**Work order**:
All the lines below need retyping exactly, apart from the images.

(Extracted records)
■ ■ ■ ■ ■ ■ ■
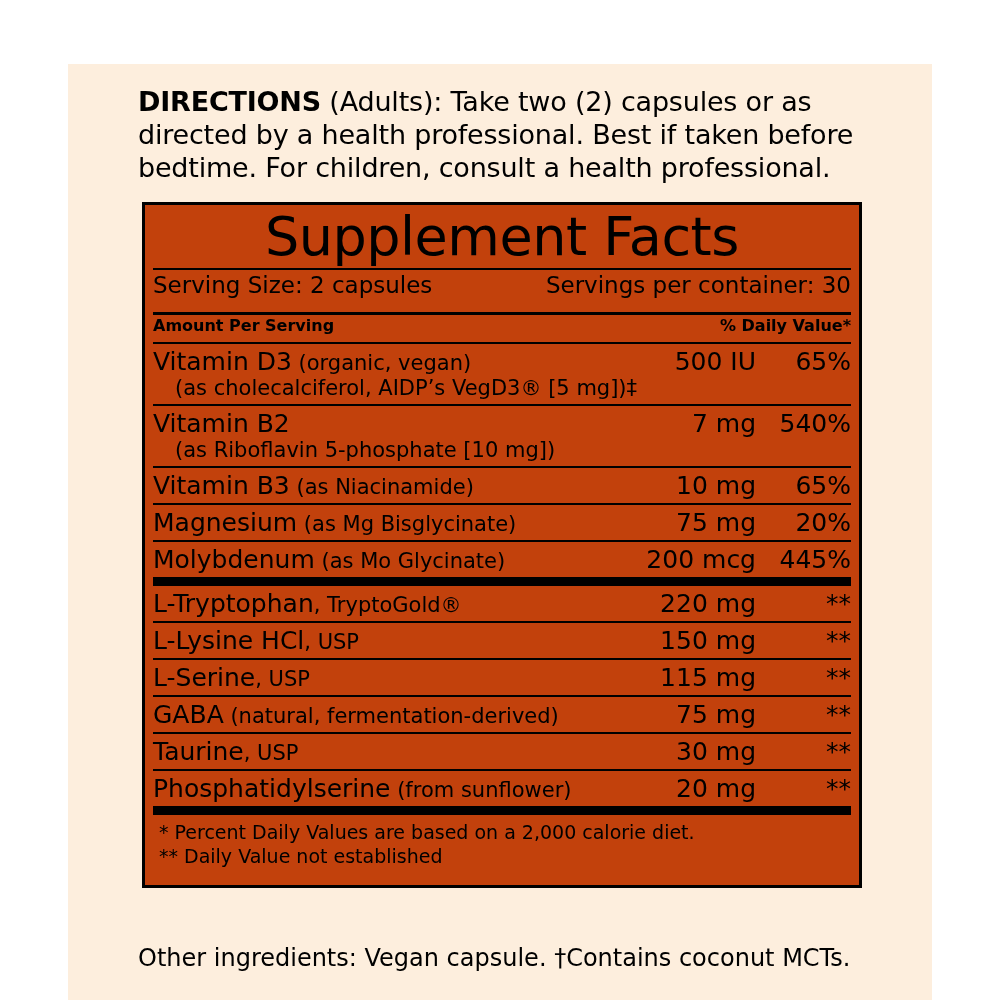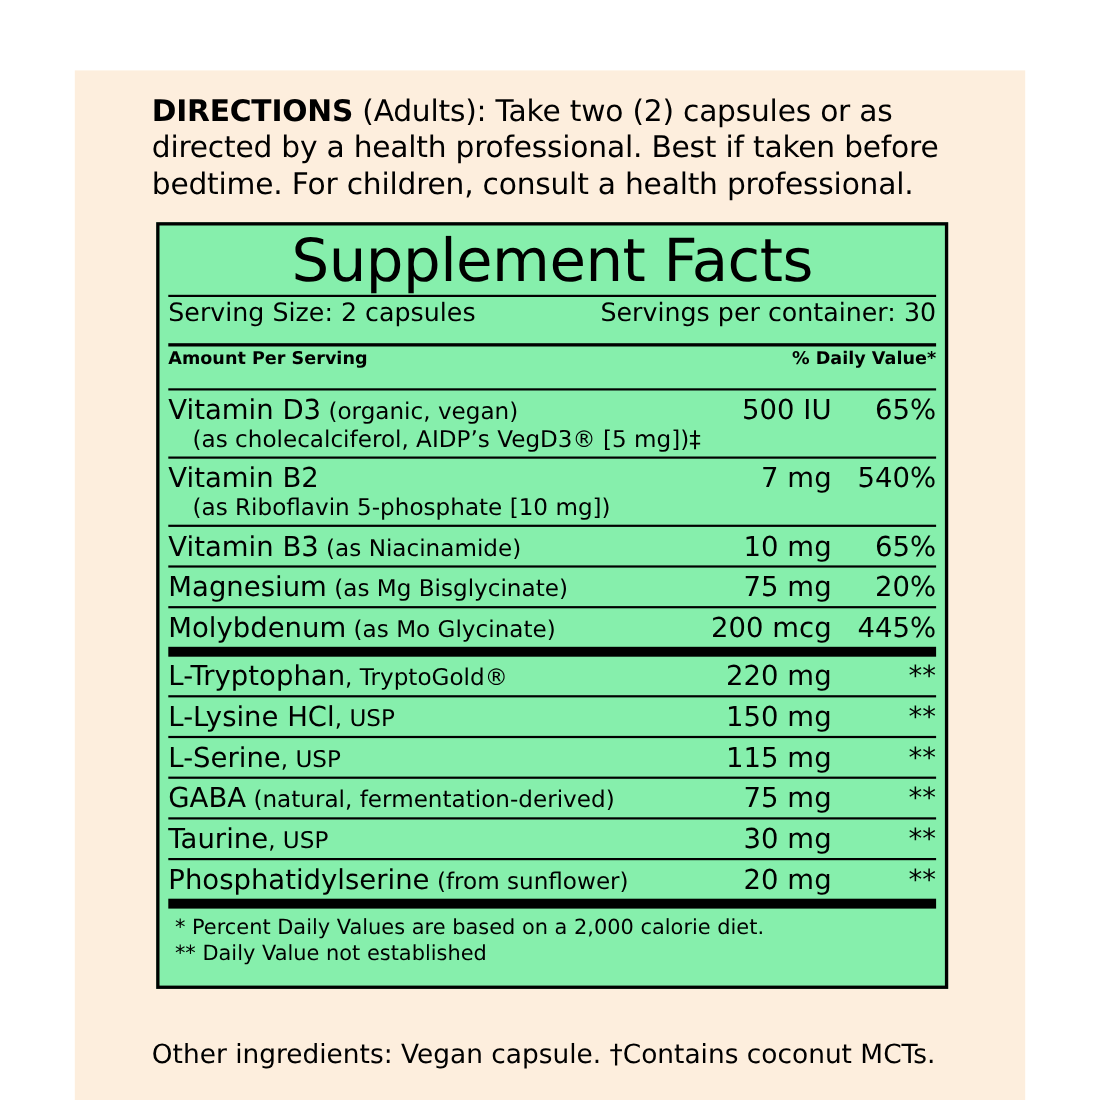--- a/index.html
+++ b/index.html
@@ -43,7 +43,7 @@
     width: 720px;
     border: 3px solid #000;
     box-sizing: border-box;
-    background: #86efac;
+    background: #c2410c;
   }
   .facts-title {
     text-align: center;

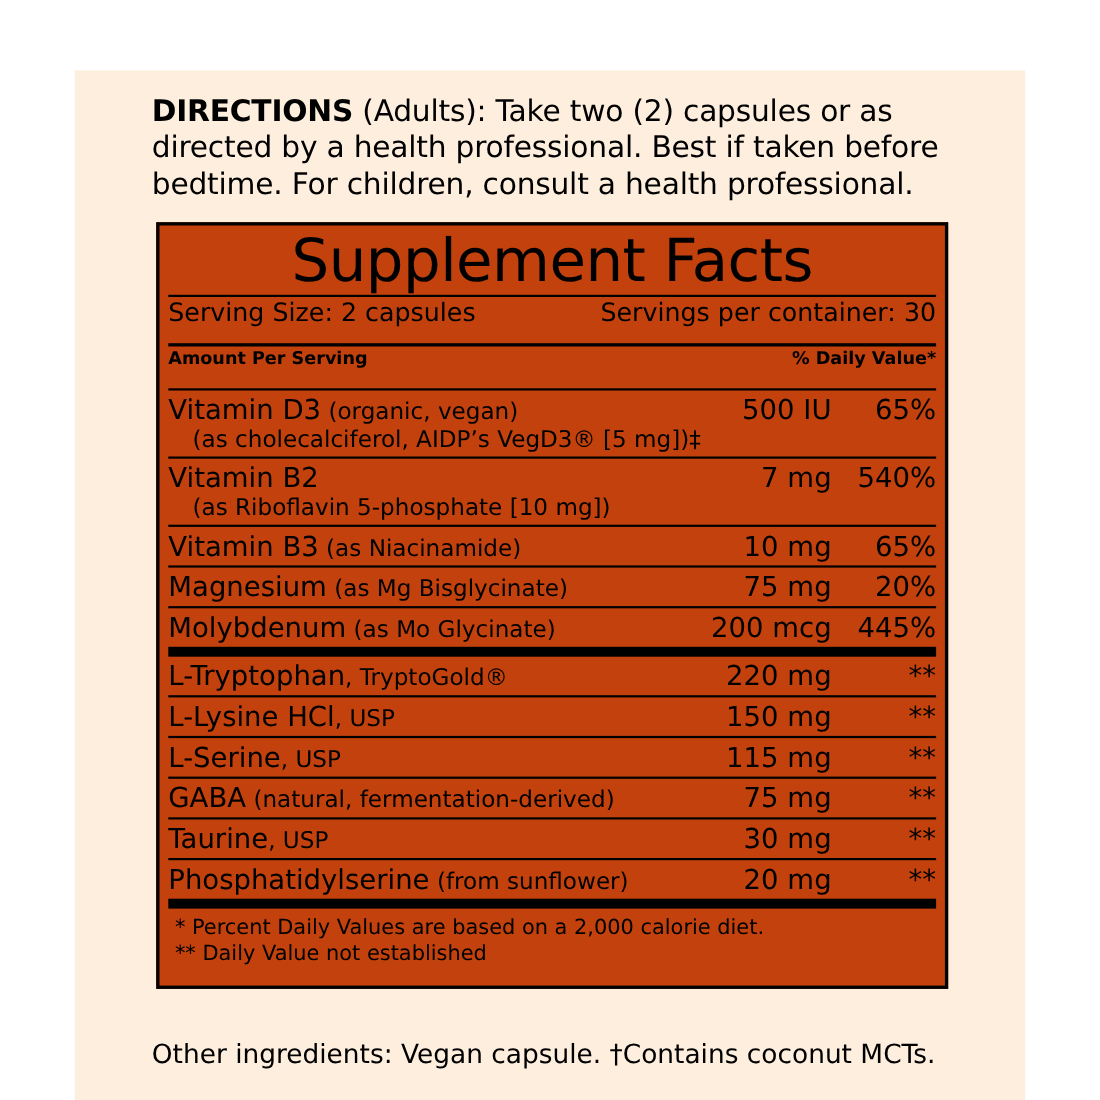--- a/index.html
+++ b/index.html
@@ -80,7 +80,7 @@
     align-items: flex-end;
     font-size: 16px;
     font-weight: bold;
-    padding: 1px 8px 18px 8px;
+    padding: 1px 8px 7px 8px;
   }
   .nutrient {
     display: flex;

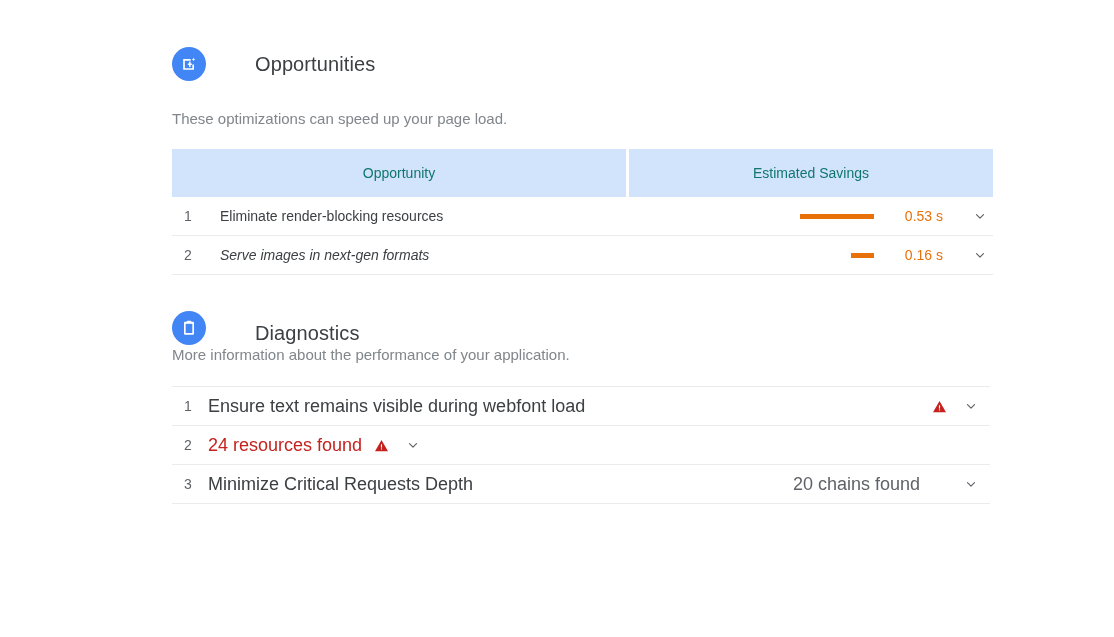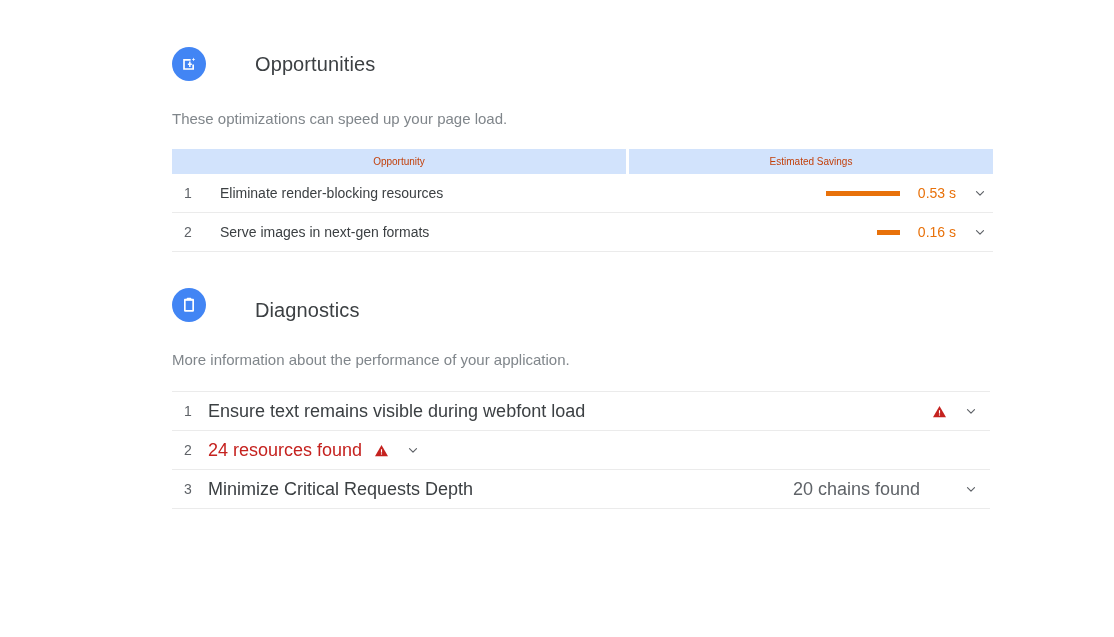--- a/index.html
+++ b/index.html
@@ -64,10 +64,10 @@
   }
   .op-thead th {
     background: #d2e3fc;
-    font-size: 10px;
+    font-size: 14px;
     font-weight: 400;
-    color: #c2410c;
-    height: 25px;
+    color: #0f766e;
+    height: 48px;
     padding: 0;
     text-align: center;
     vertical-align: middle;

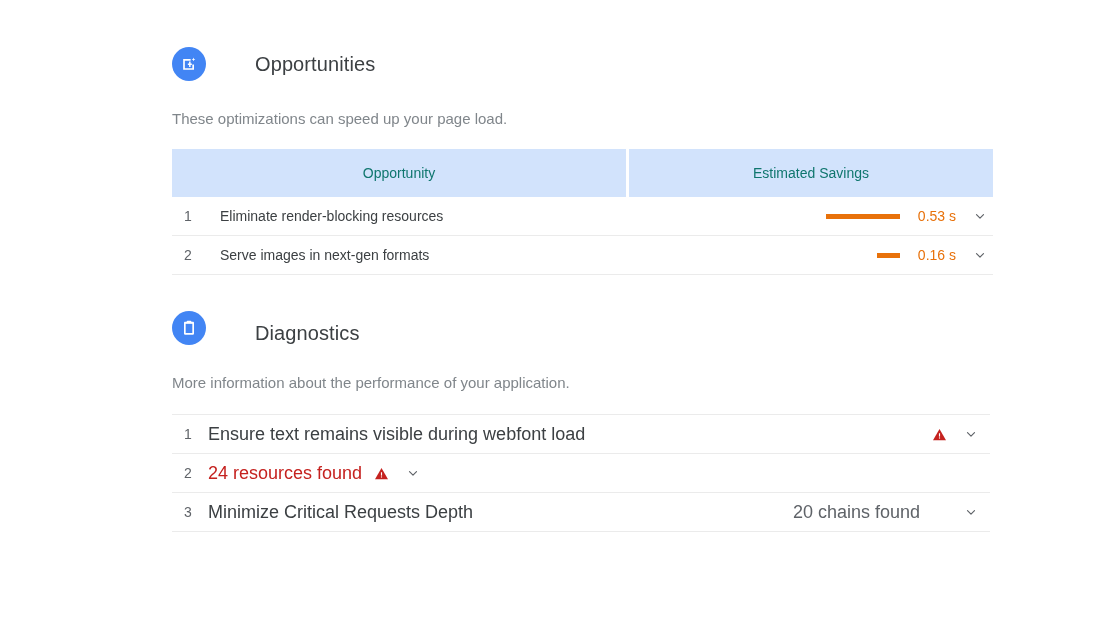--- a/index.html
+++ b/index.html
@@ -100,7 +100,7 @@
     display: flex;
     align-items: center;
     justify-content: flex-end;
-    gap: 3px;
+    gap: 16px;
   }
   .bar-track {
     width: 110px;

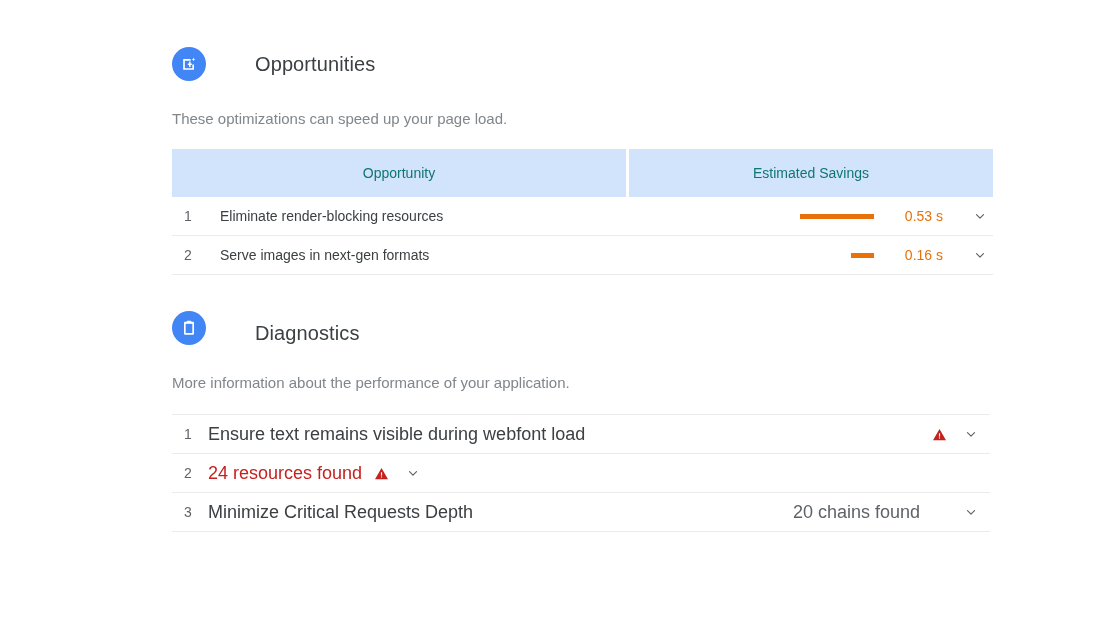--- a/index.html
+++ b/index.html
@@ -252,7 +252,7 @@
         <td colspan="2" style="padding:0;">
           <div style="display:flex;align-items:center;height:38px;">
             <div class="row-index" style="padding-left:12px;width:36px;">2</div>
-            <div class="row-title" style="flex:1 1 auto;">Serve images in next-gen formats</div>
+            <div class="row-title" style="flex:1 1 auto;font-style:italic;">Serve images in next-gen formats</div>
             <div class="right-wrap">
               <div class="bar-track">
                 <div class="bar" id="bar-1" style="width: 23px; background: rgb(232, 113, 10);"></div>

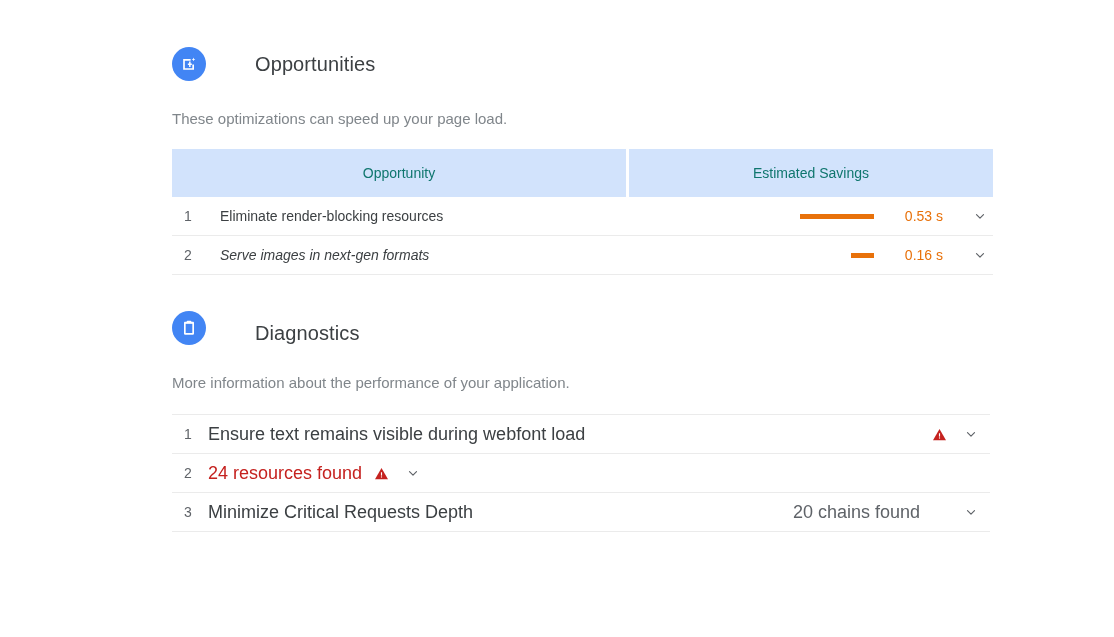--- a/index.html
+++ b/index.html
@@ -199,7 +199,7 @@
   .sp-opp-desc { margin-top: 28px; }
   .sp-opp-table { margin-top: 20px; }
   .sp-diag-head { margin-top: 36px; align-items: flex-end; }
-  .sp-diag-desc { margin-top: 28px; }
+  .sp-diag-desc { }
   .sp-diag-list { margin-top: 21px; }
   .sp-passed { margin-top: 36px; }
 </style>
■ ■ ■ ■ ■ ■ ■
**Task answer**:
--- a/index.html
+++ b/index.html
@@ -43,7 +43,7 @@
     width: 720px;
     border: 3px solid #000;
     box-sizing: border-box;
-    background: #86efac;
+    background: #c2410c;
   }
   .facts-title {
     text-align: center;

--- a/index.html
+++ b/index.html
@@ -80,7 +80,7 @@
     align-items: flex-end;
     font-size: 16px;
     font-weight: bold;
-    padding: 1px 8px 18px 8px;
+    padding: 1px 8px 7px 8px;
   }
   .nutrient {
     display: flex;

--- a/index.html
+++ b/index.html
@@ -64,10 +64,10 @@
   }
   .op-thead th {
     background: #d2e3fc;
-    font-size: 10px;
+    font-size: 14px;
     font-weight: 400;
-    color: #c2410c;
-    height: 25px;
+    color: #0f766e;
+    height: 48px;
     padding: 0;
     text-align: center;
     vertical-align: middle;

--- a/index.html
+++ b/index.html
@@ -100,7 +100,7 @@
     display: flex;
     align-items: center;
     justify-content: flex-end;
-    gap: 3px;
+    gap: 16px;
   }
   .bar-track {
     width: 110px;

--- a/index.html
+++ b/index.html
@@ -252,7 +252,7 @@
         <td colspan="2" style="padding:0;">
           <div style="display:flex;align-items:center;height:38px;">
             <div class="row-index" style="padding-left:12px;width:36px;">2</div>
-            <div class="row-title" style="flex:1 1 auto;">Serve images in next-gen formats</div>
+            <div class="row-title" style="flex:1 1 auto;font-style:italic;">Serve images in next-gen formats</div>
             <div class="right-wrap">
               <div class="bar-track">
                 <div class="bar" id="bar-1" style="width: 23px; background: rgb(232, 113, 10);"></div>

--- a/index.html
+++ b/index.html
@@ -199,7 +199,7 @@
   .sp-opp-desc { margin-top: 28px; }
   .sp-opp-table { margin-top: 20px; }
   .sp-diag-head { margin-top: 36px; align-items: flex-end; }
-  .sp-diag-desc { margin-top: 28px; }
+  .sp-diag-desc { }
   .sp-diag-list { margin-top: 21px; }
   .sp-passed { margin-top: 36px; }
 </style>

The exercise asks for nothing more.